確かに、2019年の危機は、過剰在庫のため起きた最初の危機ではなく、2015年、そして世界経済そのものが危機にあった2009年~2010年にも起こりました。それ以前にも、多くのアナリストは、ダイヤモンドの製造能力が20%以上過剰であると考えていましたが、銀行が与信枠を供与していたため、製造業者は余分な石を在庫として保管することができました。
世界最大の生産量を誇るアルロサは、昨年、過剰な在庫を抱えるクライアントにダイヤモンドを販売する代わりに、ダイヤモンドを在庫に残しました。アルロサが最近発表した決算報告書によると、原石の在庫は33%増加しました。
同社の売上高は、前年比26%減の32億7,000万ドル(約3532億円)、販売量では12.4%減(3,340万カラット)となりました。在庫は500万カラット増加し、2019年の販売量の3分の2にあたる2,260万カラットとなりました。アルロサの多大な在庫は、皮肉なことに、経済が低迷している時代に商品を在庫として保管することで、デビアスがかつて担っていた「市場の管理人」という役割をアルロサが果たしていることを示唆しています。
第3位の生産者であるRio Tinto(リオ ティント社)は、ダイアヴィク(カナダ)とアーガイル(オーストラリア)の両方における生産を低級のダイヤモンドに転向したため、ダイヤモンドの生産量は昨年8%減少の1,700万カラットになったと発表しました。これは過剰生産を回避する戦略としてよく使用されます。

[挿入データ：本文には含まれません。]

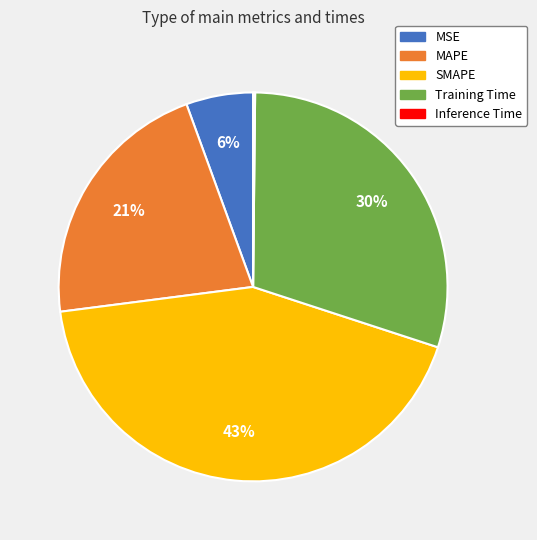

True or false: MSE accounts for 14% of the total.

False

リオ ティント社のアーガイル鉱山は、数百カラットのファンシー カラー ピンク ダイヤモンドを毎年生産することで知られていますが、この鉱山から採鉱されるおよそ1400万カラットのほとんどは、小さい低品質の石であるため、価格に対してかなりの下落圧力を受けています。
しかし、アーガイル鉱山が今年末に閉鎖され、ダイアヴィク鉱山が2023年に閉鎖されるにもかかわらず、リオ ティント社はその後に引き続きダイヤモンド事業に取り組む意向があるのは朗報です。リオティント社は、より価値の高いダイヤモンドを生産しているカナダのOrion South project(オリオン サウス プロジェクト)の60%の株式を取得することを希望しています。この鉱床は、タイプIIaの無色のダイヤモンドの重要な産地となる可能性があります。
ゴールド ジュエリー
World Gold Council(ワールド ゴールド カウンシル)によると、通貨が下落し、経済成長が低迷しているため、ゴールド ジュエリーの需要は、2019年の最終四半期に過去10年間で最も低い水準に落ち込みました。
同団体は、インドの需要が2018年の同時期と比較して、今年の最終四半期に17%減少したと報告しました。また、中国の需要も、米国との貿易戦争や価格上昇が多大な被害を及ぼしたため、10%減少しました。さらに、若い消費者は、単にゴールドでできたシンプルな宝飾品よりも、金属の使用量がはるかに少ないファッション指向の高いデザインの宝飾品を好む傾向がある、と同団体は指摘しました。
米国では、金の需要は2%上昇しましたが、インドと中国における減少を相殺するには十分ではありませんでした。
電子機器、金融、医療、投資など、すべての産業からの金の世界的な需要は、年間1%減少しました。
Russell Shorは、GIA カールスバッドのシニア業界アナリストです。